Rambouillet, August 1516
Little Margot is scarcely five months old when Marie’s breasts swell and grow tender again. When she can barely sit up in the morning without first nibbling on costly ginger and arrowroot.
Unlike the last time this happened to her, she doesn’t panic. Having been through it once before, she has a strong suspicion as to the cause of her sudden malaise.
As it sinks in, she groans. Her ladies will turn into a flock of twittering starlings, fussing over her slightest wince or shift in discomfort as soon as they garner even a whisper of her suspicions. They have a tendency to treat her like a petted child anyway, and that indulgence is only heightened tenfold whenever they think she might have missed her courses.
Oh, part of her loves the attention. She can’t help it. It reminds her of her heady days as the baby of the Tudor nursery, when her delicate health and charming smile made her lightest word almost law among her doting attendants. But even for her, their constant attentions can be stifling. And it will only be ten times worse should her suspicions prove true and she is forbidden from riding, hunting and dancing for the sake of the child.
“Honestly, you’d think I was made of glass, the way these ninnies fret over me so,” she complains to Marguerite, as the two of them stroll through the parkland surrounding Rambouillet, their hawks on their wrists, “Have they forgotten that the mettle of the Tudors flows in my veins? I’m not going to collapse if they take their eyes off me for a few seconds.”
“Can you blame them?” Marguerite raises an eyebrow as she tosses her merlin into the air. “Speaking frankly, it’s not as if you and my brother are models of decorum. You can’t be in the same room for more than five minutes before you’re kissing and fondling each other. You’re going to conceive again sooner rather than later, and given how hard the early months were for you when it came to carrying Margot, it’s no wonder they’re watching you like a boil of hawks for any sign that her brother might be on his way.”
“Well, I wish they wouldn’t,” Marie pouts, “It’s not like they can help me with the sickness anyway.
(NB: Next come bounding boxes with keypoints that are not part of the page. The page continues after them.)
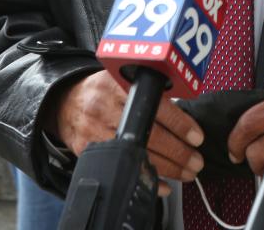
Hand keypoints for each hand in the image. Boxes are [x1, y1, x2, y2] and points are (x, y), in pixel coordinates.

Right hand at [48, 69, 204, 195]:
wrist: (66, 101)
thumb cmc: (103, 91)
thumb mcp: (123, 79)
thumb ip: (148, 91)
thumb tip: (183, 112)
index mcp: (120, 86)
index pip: (157, 106)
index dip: (179, 123)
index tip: (197, 136)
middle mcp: (107, 108)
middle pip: (150, 135)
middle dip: (178, 152)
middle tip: (196, 161)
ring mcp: (96, 131)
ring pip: (138, 155)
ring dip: (168, 168)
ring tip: (186, 172)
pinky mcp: (87, 150)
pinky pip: (120, 168)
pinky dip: (144, 178)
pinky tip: (162, 184)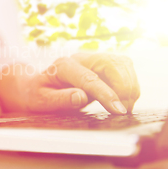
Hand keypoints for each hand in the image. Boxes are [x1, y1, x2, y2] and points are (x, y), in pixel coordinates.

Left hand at [0, 53, 139, 113]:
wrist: (36, 86)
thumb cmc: (38, 95)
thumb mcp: (41, 101)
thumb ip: (60, 99)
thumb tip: (81, 97)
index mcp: (62, 66)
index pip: (89, 78)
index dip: (106, 93)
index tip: (118, 109)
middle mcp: (80, 58)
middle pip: (111, 63)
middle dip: (123, 87)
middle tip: (123, 110)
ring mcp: (93, 58)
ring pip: (122, 63)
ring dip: (130, 85)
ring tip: (125, 107)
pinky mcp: (103, 64)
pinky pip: (125, 68)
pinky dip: (131, 83)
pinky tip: (125, 100)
All they ever do is make moues of sympathy and tell me it will pass, which is no good at all.”
Marguerite sees the petulant set of Marie’s jaw and bites her tongue on a retort. Her brother and his wife are well-suited to one another, she finds. They are both utterly gay and charming when they are happy, and both equally impossible to reason with when they have their minds set against something.
“
Honestly,” Marguerite tells herself, not for the first time,
“Madame de Foix ought to count herself lucky. Given her parentage, I don’t know how Margot ended up such a placid little darling.”
*** *** ***
Mademoiselle Margot might be a charmer, but she’s clearly not the only charmer in the royal nursery. As the weeks pass and Marie’s suspicion turns to certainty, the young King develops a surprising fondness for spending long afternoons in the nursery wing.
It doesn’t take long for anyone with eyes to figure out what – or rather who – his true reason for doing so is. After all, while Mademoiselle Margot is His Grace’s firstborn child, all she does is eat, soil herself and sleep, none of which are activities likely to capture the imagination of a boisterous, virile young King, at least not for long.
Madame de Foix, however, is a pretty blonde with piercing blue eyes and curls that cascade to her waist when she releases them from the confines of her hood. Sister to the King’s good friend, Thomas, Lord of Lescun, she generally holds herself aloof from Court machinations, or so she likes people to think.
However, she is seen laughing and ducking under the royal arm one evening after Vespers, as King Francis playfully tries to stop her returning to put her little charge to bed.
The King catches her hand and kisses it before he will let her pass. Oh, there’s nothing wrong with the gesture in itself, but the tender informality with which it is delivered speak volumes. As do the sapphires that glisten in Francoise’s fair hair, revealed for a brief moment as the tussle knocks her hood askew. Those could not have been bought on a governess’s salary alone.